ARP comparison: data distribution 30:70

Fig. 23
figure 23

ARP comparison: data distribution 50:50

Fig. 24
figure 24

ARP comparison: data distribution 70:30

Accuracy captures the correct classification rate of the applied algorithm. Precision captures true positive rate out of the total positive predictions. Recall captures the true positive rate out of the total positive actuals. The hybrid approach has clearly shown high performance on the simulated case study across all these three performance measures. It has shown up to 96% accuracy, 97% precision and 88% recall performance in different data splits. At the same time, it has resulted into the most optimal average problem solving time as compared with the benchmarks. Putting these two performance angles together, it shows that the raise in theoretical complexity of the proposed algorithm is insignificant because it controls the size of the compact case-base and average problem solving time reduces significantly.

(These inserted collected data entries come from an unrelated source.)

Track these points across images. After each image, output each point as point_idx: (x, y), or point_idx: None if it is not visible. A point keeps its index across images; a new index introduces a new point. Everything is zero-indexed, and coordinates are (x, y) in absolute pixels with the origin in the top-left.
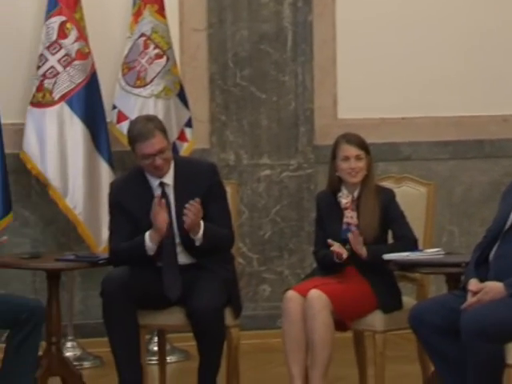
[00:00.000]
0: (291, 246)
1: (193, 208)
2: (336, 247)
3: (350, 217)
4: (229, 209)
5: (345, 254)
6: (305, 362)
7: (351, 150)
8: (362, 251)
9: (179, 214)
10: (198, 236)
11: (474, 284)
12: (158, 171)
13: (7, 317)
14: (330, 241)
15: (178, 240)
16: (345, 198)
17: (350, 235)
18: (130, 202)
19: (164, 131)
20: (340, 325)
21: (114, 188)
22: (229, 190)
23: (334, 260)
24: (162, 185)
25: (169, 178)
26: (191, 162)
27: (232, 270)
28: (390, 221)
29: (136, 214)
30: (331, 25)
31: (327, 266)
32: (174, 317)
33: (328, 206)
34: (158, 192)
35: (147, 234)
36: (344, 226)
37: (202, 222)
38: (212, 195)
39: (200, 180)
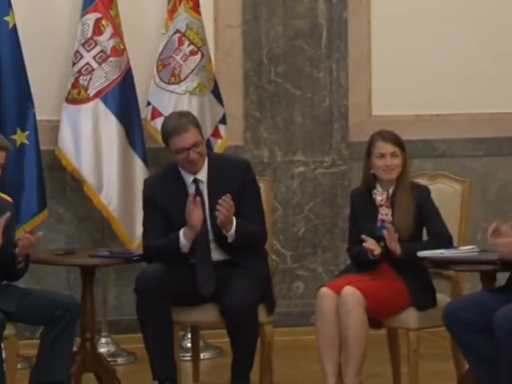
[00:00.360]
0: (325, 242)
1: (225, 204)
2: (369, 243)
3: (384, 214)
4: (262, 206)
5: (377, 251)
6: (338, 359)
7: (386, 147)
8: (397, 248)
9: (213, 211)
10: (231, 232)
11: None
12: (192, 166)
13: (42, 313)
14: (363, 236)
15: (211, 237)
16: (380, 195)
17: (385, 232)
18: (164, 199)
19: (198, 126)
20: (374, 322)
21: (148, 185)
22: (262, 186)
23: (368, 256)
24: (195, 181)
25: (203, 175)
26: (225, 158)
27: (265, 266)
28: (424, 218)
29: (170, 210)
30: (366, 21)
31: (361, 263)
32: (208, 313)
33: (362, 203)
34: (191, 189)
35: (181, 231)
36: (379, 223)
37: (234, 219)
38: (245, 192)
39: (234, 177)
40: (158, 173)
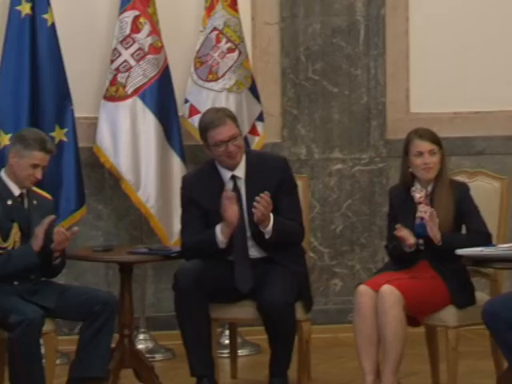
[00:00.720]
0: (363, 240)
1: (262, 201)
2: (401, 231)
3: (423, 211)
4: (299, 203)
5: (411, 240)
6: (376, 357)
7: (424, 145)
8: (437, 234)
9: (250, 208)
10: (268, 229)
11: None
12: (231, 159)
13: (81, 309)
14: (398, 225)
15: (249, 234)
16: (418, 193)
17: (425, 215)
18: (201, 196)
19: (235, 119)
20: (412, 320)
21: (186, 182)
22: (300, 184)
23: (404, 249)
24: (233, 178)
25: (240, 171)
26: (263, 155)
27: (303, 264)
28: (463, 215)
29: (208, 207)
30: (404, 18)
31: (398, 258)
32: (246, 310)
33: (401, 201)
34: (229, 185)
35: (218, 227)
36: (417, 221)
37: (271, 216)
38: (283, 189)
39: (271, 174)
40: (196, 170)
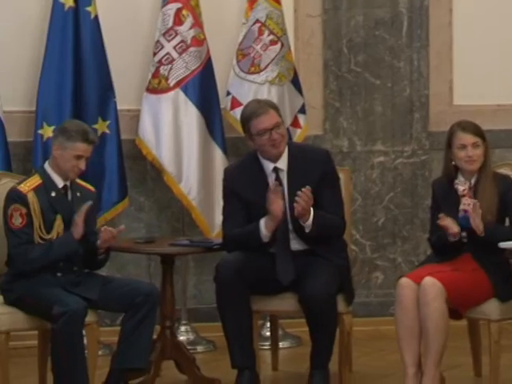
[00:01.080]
0: (404, 233)
1: (304, 196)
2: (445, 220)
3: (467, 204)
4: (341, 196)
5: (455, 228)
6: (418, 350)
7: (467, 138)
8: (480, 225)
9: (292, 200)
10: (308, 223)
11: None
12: (275, 148)
13: (123, 300)
14: (441, 215)
15: (291, 226)
16: (462, 185)
17: (469, 207)
18: (243, 188)
19: (277, 109)
20: (454, 313)
21: (228, 174)
22: (342, 176)
23: (448, 239)
24: (275, 170)
25: (283, 163)
26: (305, 148)
27: (345, 256)
28: (507, 208)
29: (250, 199)
30: (448, 10)
31: (442, 249)
32: (287, 302)
33: (444, 194)
34: (271, 177)
35: (262, 221)
36: (461, 213)
37: (312, 210)
38: (325, 182)
39: (314, 166)
40: (238, 162)
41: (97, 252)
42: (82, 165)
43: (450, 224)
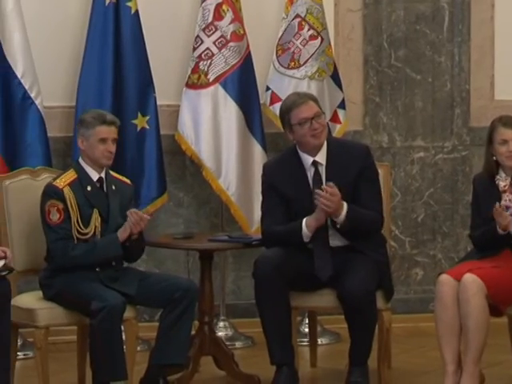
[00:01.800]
0: (444, 229)
1: (325, 193)
2: (499, 213)
3: (508, 200)
4: (380, 191)
5: (507, 219)
6: (458, 347)
7: (509, 133)
8: None
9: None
10: (340, 218)
11: None
12: (316, 138)
13: (161, 296)
14: (497, 205)
15: (329, 221)
16: (503, 181)
17: (510, 203)
18: (282, 183)
19: (316, 101)
20: (494, 310)
21: (267, 169)
22: (381, 172)
23: (497, 232)
24: (315, 164)
25: (322, 157)
26: (344, 143)
27: (384, 252)
28: None
29: (289, 194)
30: (490, 4)
31: (485, 245)
32: (326, 299)
33: (485, 189)
34: (311, 171)
35: (304, 221)
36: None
37: (345, 205)
38: (364, 177)
39: (353, 161)
40: (278, 157)
41: (129, 239)
42: (111, 147)
43: (504, 216)
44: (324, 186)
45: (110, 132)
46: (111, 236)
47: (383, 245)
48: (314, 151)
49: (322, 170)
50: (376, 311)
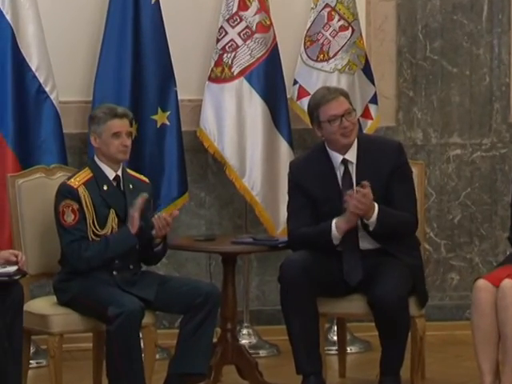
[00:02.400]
0: (482, 231)
1: (357, 194)
2: None
3: None
4: (414, 191)
5: None
6: (496, 356)
7: None
8: None
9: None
10: (372, 220)
11: None
12: (345, 137)
13: (182, 301)
14: None
15: (359, 223)
16: None
17: None
18: (310, 183)
19: (347, 96)
20: None
21: (294, 167)
22: (415, 170)
23: None
24: (344, 162)
25: (352, 155)
26: (376, 140)
27: (418, 256)
28: None
29: (317, 194)
30: None
31: None
32: (356, 305)
33: None
34: (340, 170)
35: (334, 222)
36: None
37: (376, 206)
38: (397, 176)
39: (385, 159)
40: (305, 155)
41: (152, 244)
42: (126, 141)
43: None
44: (357, 186)
45: (122, 125)
46: (122, 229)
47: (417, 248)
48: (343, 149)
49: (353, 169)
50: (409, 318)
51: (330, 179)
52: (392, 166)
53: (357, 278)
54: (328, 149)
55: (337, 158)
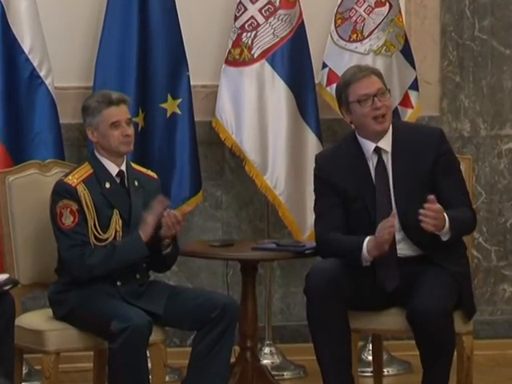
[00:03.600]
0: None
1: (430, 213)
2: None
3: None
4: (463, 181)
5: None
6: None
7: None
8: None
9: (398, 188)
10: (444, 231)
11: None
12: (378, 123)
13: (195, 315)
14: None
15: (398, 224)
16: None
17: None
18: (339, 177)
19: (380, 76)
20: None
21: (321, 161)
22: (462, 166)
23: None
24: (377, 151)
25: (386, 143)
26: (413, 127)
27: (465, 263)
28: None
29: (347, 189)
30: None
31: None
32: (393, 320)
33: None
34: (373, 160)
35: (365, 242)
36: None
37: (445, 215)
38: (441, 167)
39: (424, 148)
40: (333, 146)
41: (161, 245)
42: (127, 130)
43: None
44: (426, 205)
45: (120, 113)
46: (132, 235)
47: (464, 254)
48: (376, 136)
49: (388, 159)
50: (454, 335)
51: (361, 171)
52: (434, 155)
53: (393, 283)
54: (358, 136)
55: (369, 146)
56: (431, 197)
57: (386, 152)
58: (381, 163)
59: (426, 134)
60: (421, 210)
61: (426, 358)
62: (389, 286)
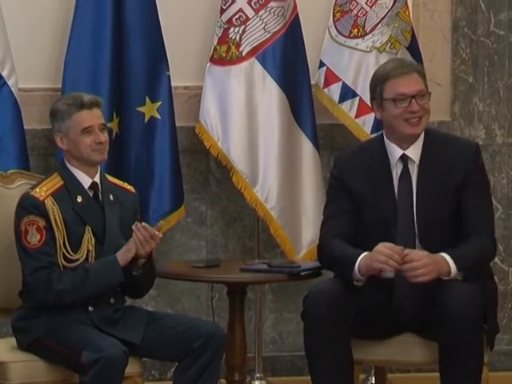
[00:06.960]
0: None
1: (413, 267)
2: None
3: None
4: (491, 203)
5: None
6: None
7: None
8: None
9: (422, 201)
10: (452, 275)
11: None
12: (411, 126)
13: (176, 345)
14: None
15: (417, 239)
16: None
17: None
18: (357, 181)
19: (424, 77)
20: None
21: (341, 161)
22: None
23: None
24: (404, 159)
25: (414, 152)
26: (447, 137)
27: (491, 287)
28: None
29: (363, 195)
30: None
31: None
32: (403, 349)
33: None
34: (398, 169)
35: (359, 259)
36: None
37: (445, 256)
38: (471, 184)
39: (456, 164)
40: (356, 147)
41: (133, 266)
42: (100, 137)
43: None
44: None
45: (93, 117)
46: (108, 259)
47: (490, 277)
48: (405, 142)
49: (413, 169)
50: (483, 349)
51: (382, 178)
52: (466, 170)
53: (411, 311)
54: (386, 139)
55: (395, 152)
56: (406, 251)
57: (413, 162)
58: (405, 173)
59: (461, 148)
60: (403, 268)
61: (449, 371)
62: (405, 317)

From above experiments, it is clear that the hybrid approach provides optimal performance while improving the efficiency of the CBR system. When the case-base cardinality was set to 3000, the proposed maintenance architecture was able to reduce average problem solving time to almost 65% whereas footprint deletion was able to reduce it by 55% and RC-CNN reduced it to 57%. Somewhat of a similar trend was noticed when the case-base cardinality was 5000 and 7000.

Conclusion and future directions

To encounter the retrieval efficiency of existing case-base maintenance techniques, a hybrid CBM approach has been proposed in this work which uses a case addition algorithm on continuous basis in online mode and a deletion algorithm which operates on conditional basis in offline mode. The results obtained suggest that the average problem solving time is much lesser than other standard approaches and the overall competence and the quality of solution is not affected. The computational complexity of the proposed approach for online maintenance is relatively high. However, the bottleneck does not hinder the performance of proposed approach because of its conditional offline and non-frequent nature.

In future, the computational complexity of the online maintenance will be addressed. This could be achieved by exploring different data representation mechanisms including fuzzy representation. Moreover, if we group different parts of data in case-base by deploying appropriate clustering algorithm as an offline option, then the performance and retrieval efficiency are expected to improve further. Another possible future direction is figure out compact and competent case-bases in distributed environments. Synchronisation of distributed components of the case-base and their online maintenance may be addressed in future. Multi-objective criteria may be designed in future to shrink the larger case-bases into set of appropriate representatives like centroids of well-defined clusters. Appropriate representatives may be augmented carefully through various data augmentation techniques so that the quality of case-base is improved and its overall problem solving capability in the respective domain is enhanced.